Berenice was engaged to a parson in Edinburgh, one of the Smythe-Smythes of London. She made a doormat of herself, loving the herculean minister, and, though longing to stay at home and get married, had, at her lover’s earnest request, consented to accompany her mother and sister to Egypt instead.
To his fervent mind the loss of a few months of married life would be compensated for by the biblical discourses upon the Land of Moses with which, later on, as his wife, she would be able to enliven Mother’s Meetings.
They admired Damaris a lot, though her independence and colouring shocked them not a little. In the seclusion of the double bedroom, as they brushed or twisted their lanky locks in Hindes’, they whispered about her love-affair, which had presumably gone agley, and thrilled with a distinct feeling of wrong-doing over the gossip anent the mythical Sheikh.
If they had asked Damaris about the myth, she would have told them everything quite simply and truthfully. This would have cleared up the mist but spoilt the feeling of wrong-doing.
Lady Thistleton was large and recumbent and averse to sight-seeing, but after a heart-to-heart talk with her daughters had seen to it that Damaris had no time for moping.

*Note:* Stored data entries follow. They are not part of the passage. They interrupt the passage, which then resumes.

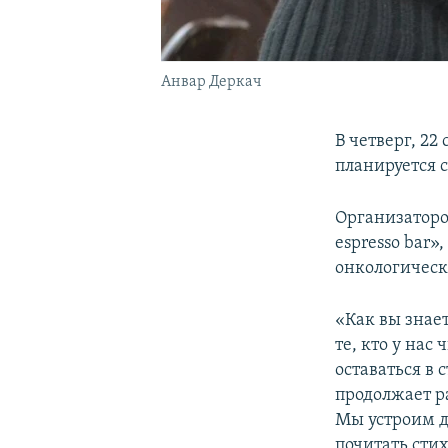
Анвар Деркач
В четверг, 22
планируется 
Организаторо
espresso bar»
онкологическ
«Как вы знае
те, кто у нас
оставаться в 
продолжает ра
Мы устроим д
почитать стих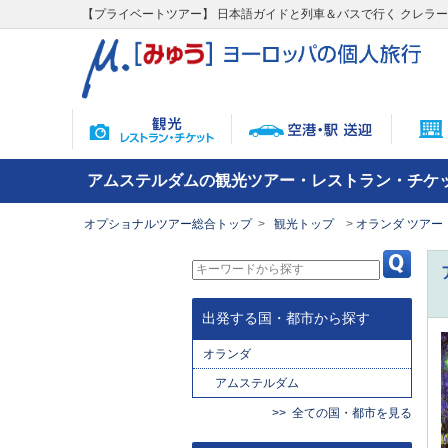
【プライベートツアー】 日本語ガイドと列車＆バスで行く クレラ
アムステルダムの観光ツアー・レストラン・チケ
オプショナルツアー総合トップ
観光トップ
オランダ ツアー
出発する国・都市から探す
オランダ
アムステルダム
全ての国・都市を見る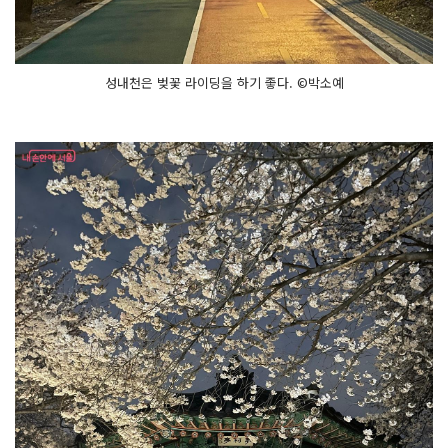
성내천은 벚꽃 라이딩을 하기 좋다. ©박소예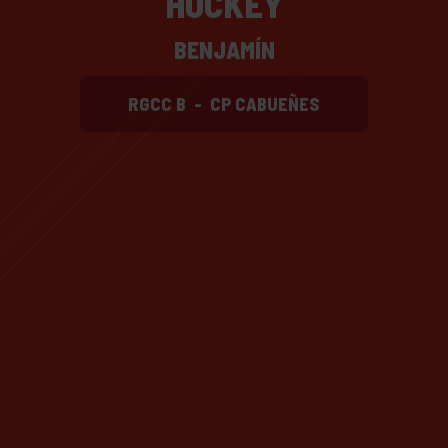
HOCKEY
BENJAMÍN
RGCC B
-
CP CABUEÑES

Damaris went here, there and everywhere; played tennis; paid duty-calls, as you must when somebody extends her wing-feathers as shelter; acted in charades; attended concerts; and was thoroughly miserable.
Jane Coop was miserable too; so was the bulldog, and, through a certain unconfessed and indefinable vigilance they both felt called upon to exercise in behalf of their beloved mistress, were distinctly nervy.
“Drat the men!” had said the maid, giving pithy verbal expression to the ragged state of her nerves as she cut the stalks of the beautiful flowers which came daily without name or message. The dog’s method of expressing himself was somewhat more violent; it consisted of the sudden seizure between his great teeth of the posterior portion of the nether garments of low-caste males, white or coloured.